------ The data
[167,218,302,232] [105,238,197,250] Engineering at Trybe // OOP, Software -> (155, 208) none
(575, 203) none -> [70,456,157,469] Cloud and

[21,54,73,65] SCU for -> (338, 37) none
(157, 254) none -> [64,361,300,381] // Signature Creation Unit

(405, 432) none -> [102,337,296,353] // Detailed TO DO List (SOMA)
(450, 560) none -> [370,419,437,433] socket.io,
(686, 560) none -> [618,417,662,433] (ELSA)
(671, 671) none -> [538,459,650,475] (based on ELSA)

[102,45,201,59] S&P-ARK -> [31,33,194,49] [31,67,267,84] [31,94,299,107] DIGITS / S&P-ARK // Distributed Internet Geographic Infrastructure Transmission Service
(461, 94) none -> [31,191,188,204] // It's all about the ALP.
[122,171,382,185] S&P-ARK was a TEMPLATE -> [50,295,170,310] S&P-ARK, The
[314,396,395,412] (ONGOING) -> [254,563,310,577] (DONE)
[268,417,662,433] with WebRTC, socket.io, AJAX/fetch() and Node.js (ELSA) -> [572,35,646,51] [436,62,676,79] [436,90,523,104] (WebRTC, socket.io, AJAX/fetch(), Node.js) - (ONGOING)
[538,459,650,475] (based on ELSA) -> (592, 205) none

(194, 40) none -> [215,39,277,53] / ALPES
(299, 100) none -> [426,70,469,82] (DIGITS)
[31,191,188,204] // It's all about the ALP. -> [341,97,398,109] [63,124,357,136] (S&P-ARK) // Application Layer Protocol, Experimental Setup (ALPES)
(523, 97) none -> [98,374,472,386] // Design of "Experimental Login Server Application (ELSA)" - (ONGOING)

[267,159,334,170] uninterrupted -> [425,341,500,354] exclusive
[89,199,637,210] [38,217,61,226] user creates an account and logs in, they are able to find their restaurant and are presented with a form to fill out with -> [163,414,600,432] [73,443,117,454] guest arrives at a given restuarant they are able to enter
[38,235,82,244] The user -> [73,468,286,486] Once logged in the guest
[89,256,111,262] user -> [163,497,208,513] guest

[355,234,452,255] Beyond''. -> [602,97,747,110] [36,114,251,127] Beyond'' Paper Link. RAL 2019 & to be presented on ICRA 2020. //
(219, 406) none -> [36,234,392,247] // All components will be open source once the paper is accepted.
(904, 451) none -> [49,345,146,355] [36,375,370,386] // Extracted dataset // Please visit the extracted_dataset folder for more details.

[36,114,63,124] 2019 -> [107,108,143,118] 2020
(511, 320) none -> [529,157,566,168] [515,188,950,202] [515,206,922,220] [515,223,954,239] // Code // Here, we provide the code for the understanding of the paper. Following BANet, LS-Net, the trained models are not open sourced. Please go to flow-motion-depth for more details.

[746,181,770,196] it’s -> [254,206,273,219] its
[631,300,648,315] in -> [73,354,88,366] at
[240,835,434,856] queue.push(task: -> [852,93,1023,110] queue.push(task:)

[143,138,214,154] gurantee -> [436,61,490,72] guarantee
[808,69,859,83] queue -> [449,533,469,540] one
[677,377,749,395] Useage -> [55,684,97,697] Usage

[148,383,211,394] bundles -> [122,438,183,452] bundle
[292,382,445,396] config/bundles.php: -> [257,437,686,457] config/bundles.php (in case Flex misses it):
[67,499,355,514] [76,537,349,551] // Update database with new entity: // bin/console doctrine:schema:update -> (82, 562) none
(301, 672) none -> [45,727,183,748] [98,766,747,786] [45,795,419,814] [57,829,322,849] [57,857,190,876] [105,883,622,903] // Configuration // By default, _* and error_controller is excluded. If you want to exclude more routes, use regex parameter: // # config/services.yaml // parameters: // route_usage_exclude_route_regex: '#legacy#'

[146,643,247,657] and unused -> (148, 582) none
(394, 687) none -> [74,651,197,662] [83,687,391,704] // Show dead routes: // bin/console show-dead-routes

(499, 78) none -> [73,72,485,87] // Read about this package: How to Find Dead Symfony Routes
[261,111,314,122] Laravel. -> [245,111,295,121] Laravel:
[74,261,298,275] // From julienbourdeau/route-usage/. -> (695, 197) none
------------
▶ Exercise directions
Print exactly the line containing "(301, 672) none" and every line after it through the end of the records above, and nothing else.

▶ Expected answer
(301, 672) none -> [45,727,183,748] [98,766,747,786] [45,795,419,814] [57,829,322,849] [57,857,190,876] [105,883,622,903] // Configuration // By default, _* and error_controller is excluded. If you want to exclude more routes, use regex parameter: // # config/services.yaml // parameters: // route_usage_exclude_route_regex: '#legacy#'

[146,643,247,657] and unused -> (148, 582) none
(394, 687) none -> [74,651,197,662] [83,687,391,704] // Show dead routes: // bin/console show-dead-routes

(499, 78) none -> [73,72,485,87] // Read about this package: How to Find Dead Symfony Routes
[261,111,314,122] Laravel. -> [245,111,295,121] Laravel:
[74,261,298,275] // From julienbourdeau/route-usage/. -> (695, 197) none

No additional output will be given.